Document images with source code:
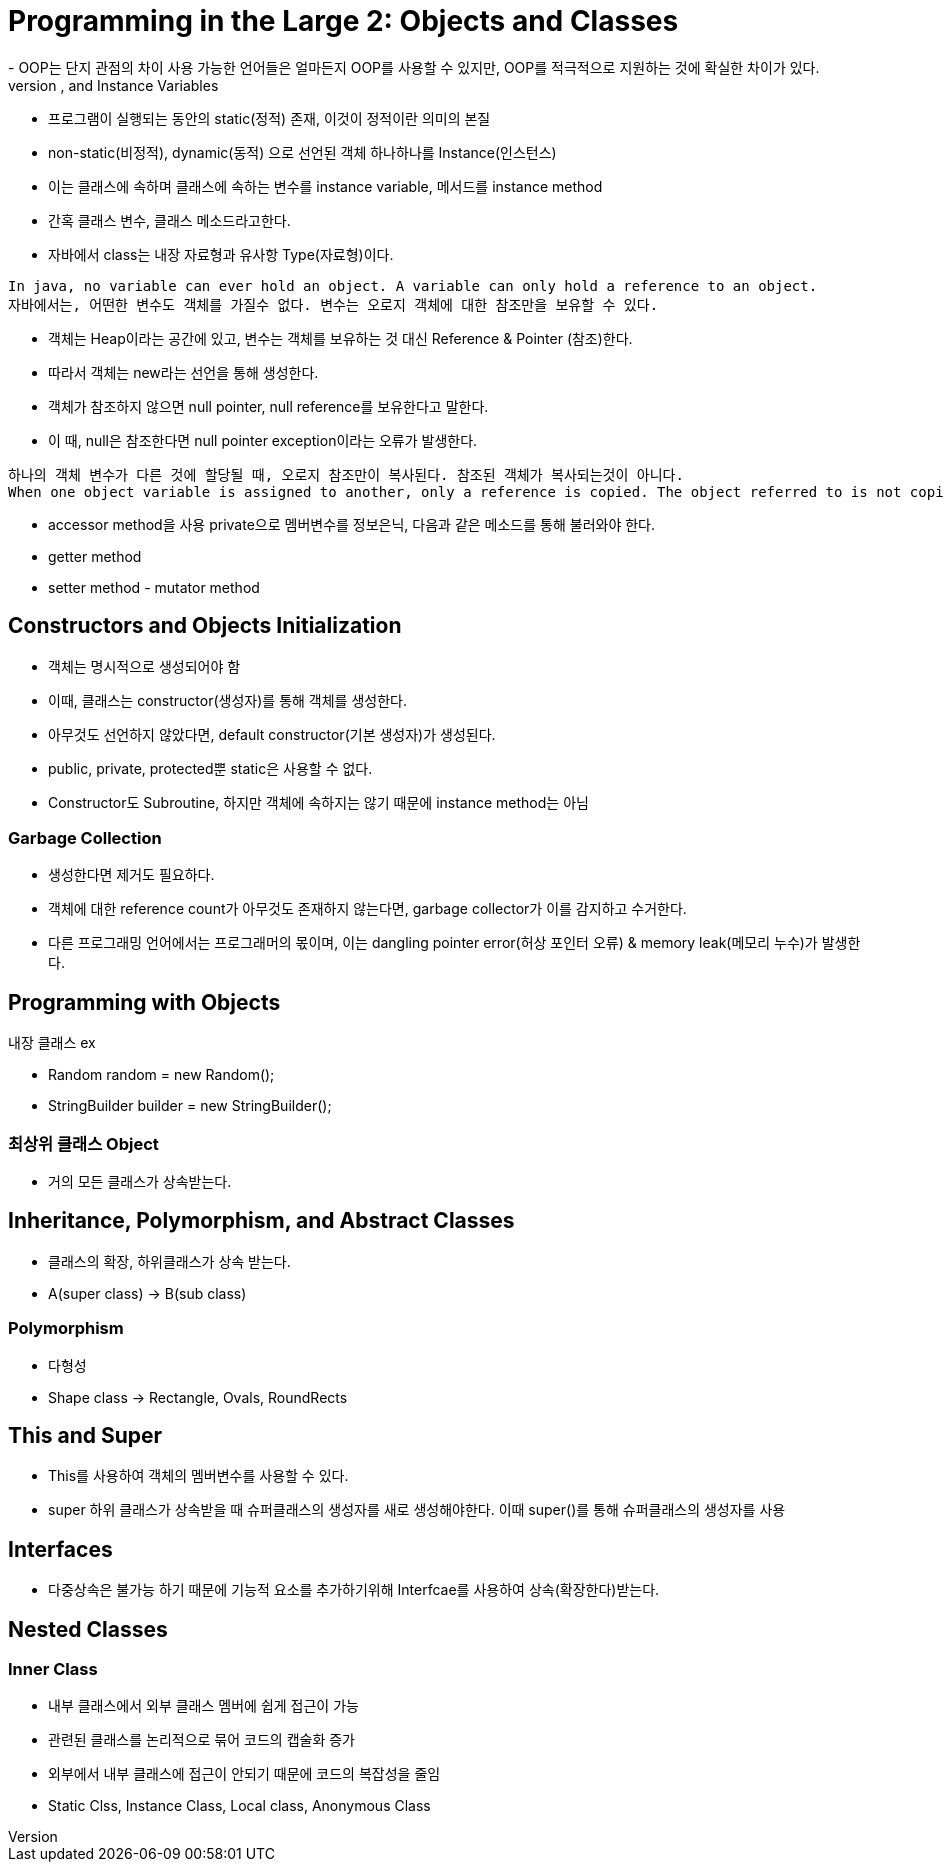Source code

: = Programming in the Large 2: Objects and Classes
- OOP는 단지 관점의 차이 사용 가능한 언어들은 얼마든지 OOP를 사용할 수 있지만, OOP를 적극적으로 지원하는 것에 확실한 차이가 있다.
== Objects, Instanc Methods, and Instance Variables
- 프로그램이 실행되는 동안의 static(정적) 존재, 이것이 정적이란 의미의 본질
- non-static(비정적), dynamic(동적) 으로 선언된 객체 하나하나를 Instance(인스턴스)
- 이는 클래스에 속하며 클래스에 속하는 변수를 instance variable, 메서드를 instance method
- 간혹 클래스 변수, 클래스 메소드라고한다.
- 자바에서 class는 내장 자료형과 유사항 Type(자료형)이다.
```
In java, no variable can ever hold an object. A variable can only hold a reference to an object.
자바에서는, 어떤한 변수도 객체를 가질수 없다. 변수는 오로지 객체에 대한 참조만을 보유할 수 있다.
```
- 객체는 Heap이라는 공간에 있고, 변수는 객체를 보유하는 것 대신 Reference & Pointer (참조)한다.
- 따라서 객체는 new라는 선언을 통해 생성한다.
- 객체가 참조하지 않으면 null pointer, null reference를 보유한다고 말한다.
- 이 때, null은 참조한다면 null pointer exception이라는 오류가 발생한다.
```
하나의 객체 변수가 다른 것에 할당될 때, 오로지 참조만이 복사된다. 참조된 객체가 복사되는것이 아니다.
When one object variable is assigned to another, only a reference is copied. The object referred to is not copied.
```
- accessor method을 사용 private으로 멤버변수를 정보은닉, 다음과 같은 메소드를 통해 불러와야 한다.
- getter method
- setter method - mutator method

== Constructors and Objects Initialization
- 객체는 명시적으로 생성되어야 함
- 이때, 클래스는 constructor(생성자)를 통해 객체를 생성한다.
- 아무것도 선언하지 않았다면, default constructor(기본 생성자)가 생성된다.
- public, private, protected뿐 static은 사용할 수 없다.
- Constructor도 Subroutine, 하지만 객체에 속하지는 않기 때문에 instance method는 아님

=== Garbage Collection
- 생성한다면 제거도 필요하다.
- 객체에 대한 reference count가 아무것도 존재하지 않는다면, garbage collector가 이를 감지하고 수거한다.
- 다른 프로그래밍 언어에서는 프로그래머의 몫이며, 이는 dangling pointer error(허상 포인터 오류) & memory leak(메모리 누수)가 발생한다.

== Programming with Objects
.내장 클래스 ex
- Random random = new Random();
- StringBuilder builder = new StringBuilder();

=== 최상위 클래스 Object
- 거의 모든 클래스가 상속받는다.

== Inheritance, Polymorphism, and Abstract Classes
- 클래스의 확장, 하위클래스가 상속 받는다.
- A(super class) -> B(sub class)

=== Polymorphism
- 다형성
- Shape class -> Rectangle, Ovals, RoundRects

== This and Super
- This를 사용하여 객체의 멤버변수를 사용할 수 있다.
- super 하위 클래스가 상속받을 때 슈퍼클래스의 생성자를 새로 생성해야한다. 이때 super()를 통해 슈퍼클래스의 생성자를 사용

== Interfaces
- 다중상속은 불가능 하기 때문에 기능적 요소를 추가하기위해 Interfcae를 사용하여 상속(확장한다)받는다.

== Nested Classes

=== Inner Class
- 내부 클래스에서 외부 클래스 멤버에 쉽게 접근이 가능
- 관련된 클래스를 논리적으로 묶어 코드의 캡술화 증가
- 외부에서 내부 클래스에 접근이 안되기 때문에 코드의 복잡성을 줄임
- Static Clss, Instance Class, Local class, Anonymous Class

:: WORK TO BE COMPLETED ::
Each entry, word for word, belongs in your answer; each picture does not.

:: SOLUTION TO THIS EXERCISE ::
Source code

: = Programming in the Large 2: Objects and Classes
- OOP는 단지 관점의 차이 사용 가능한 언어들은 얼마든지 OOP를 사용할 수 있지만, OOP를 적극적으로 지원하는 것에 확실한 차이가 있다.
== Objects, Instanc Methods, and Instance Variables
- 프로그램이 실행되는 동안의 static(정적) 존재, 이것이 정적이란 의미의 본질
- non-static(비정적), dynamic(동적) 으로 선언된 객체 하나하나를 Instance(인스턴스)
- 이는 클래스에 속하며 클래스에 속하는 변수를 instance variable, 메서드를 instance method
- 간혹 클래스 변수, 클래스 메소드라고한다.
- 자바에서 class는 내장 자료형과 유사항 Type(자료형)이다.
```
In java, no variable can ever hold an object. A variable can only hold a reference to an object.
자바에서는, 어떤한 변수도 객체를 가질수 없다. 변수는 오로지 객체에 대한 참조만을 보유할 수 있다.
```
- 객체는 Heap이라는 공간에 있고, 변수는 객체를 보유하는 것 대신 Reference & Pointer (참조)한다.
- 따라서 객체는 new라는 선언을 통해 생성한다.
- 객체가 참조하지 않으면 null pointer, null reference를 보유한다고 말한다.
- 이 때, null은 참조한다면 null pointer exception이라는 오류가 발생한다.
```
하나의 객체 변수가 다른 것에 할당될 때, 오로지 참조만이 복사된다. 참조된 객체가 복사되는것이 아니다.
When one object variable is assigned to another, only a reference is copied. The object referred to is not copied.
```
- accessor method을 사용 private으로 멤버변수를 정보은닉, 다음과 같은 메소드를 통해 불러와야 한다.
- getter method
- setter method - mutator method

== Constructors and Objects Initialization
- 객체는 명시적으로 생성되어야 함
- 이때, 클래스는 constructor(생성자)를 통해 객체를 생성한다.
- 아무것도 선언하지 않았다면, default constructor(기본 생성자)가 생성된다.
- public, private, protected뿐 static은 사용할 수 없다.
- Constructor도 Subroutine, 하지만 객체에 속하지는 않기 때문에 instance method는 아님

=== Garbage Collection
- 생성한다면 제거도 필요하다.
- 객체에 대한 reference count가 아무것도 존재하지 않는다면, garbage collector가 이를 감지하고 수거한다.
- 다른 프로그래밍 언어에서는 프로그래머의 몫이며, 이는 dangling pointer error(허상 포인터 오류) & memory leak(메모리 누수)가 발생한다.

== Programming with Objects
.내장 클래스 ex
- Random random = new Random();
- StringBuilder builder = new StringBuilder();

=== 최상위 클래스 Object
- 거의 모든 클래스가 상속받는다.

== Inheritance, Polymorphism, and Abstract Classes
- 클래스의 확장, 하위클래스가 상속 받는다.
- A(super class) -> B(sub class)

=== Polymorphism
- 다형성
- Shape class -> Rectangle, Ovals, RoundRects

== This and Super
- This를 사용하여 객체의 멤버변수를 사용할 수 있다.
- super 하위 클래스가 상속받을 때 슈퍼클래스의 생성자를 새로 생성해야한다. 이때 super()를 통해 슈퍼클래스의 생성자를 사용

== Interfaces
- 다중상속은 불가능 하기 때문에 기능적 요소를 추가하기위해 Interfcae를 사용하여 상속(확장한다)받는다.

== Nested Classes

=== Inner Class
- 내부 클래스에서 외부 클래스 멤버에 쉽게 접근이 가능
- 관련된 클래스를 논리적으로 묶어 코드의 캡술화 증가
- 외부에서 내부 클래스에 접근이 안되기 때문에 코드의 복잡성을 줄임
- Static Clss, Instance Class, Local class, Anonymous Class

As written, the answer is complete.